Activity: All that is wanted is the span of lines from the one with "青春立志 环境精英（环境科学与工程类：环境科" to the last line of the data, copied exactly.

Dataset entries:
┌────────

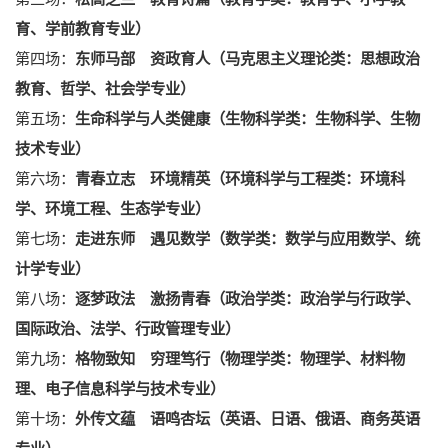
育、学前教育专业）
第四场：
东师马部 资政育人（马克思主义理论类：思想政治
教育、哲学、社会学专业）
第五场：
生命科学与人类健康（生物科学类：生物科学、生物
技术专业）
第六场：
青春立志 环境精英（环境科学与工程类：环境科
学、环境工程、生态学专业）
第七场：
走进东师 遇见数学（数学类：数学与应用数学、统
计学专业）
第八场：
逐梦政法 激扬青春（政治学类：政治学与行政学、
国际政治、法学、行政管理专业）
第九场：
格物致知 穷理笃行（物理学类：物理学、材料物
理、电子信息科学与技术专业）
第十场：
外传文蕴 语鸣杏坛（英语、日语、俄语、商务英语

└────────

Output of the task:
青春立志 环境精英（环境科学与工程类：环境科
学、环境工程、生态学专业）
第七场：
走进东师 遇见数学（数学类：数学与应用数学、统
计学专业）
第八场：
逐梦政法 激扬青春（政治学类：政治学与行政学、
国际政治、法学、行政管理专业）
第九场：
格物致知 穷理笃行（物理学类：物理学、材料物
理、电子信息科学与技术专业）
第十场：
外传文蕴 语鸣杏坛（英语、日语、俄语、商务英语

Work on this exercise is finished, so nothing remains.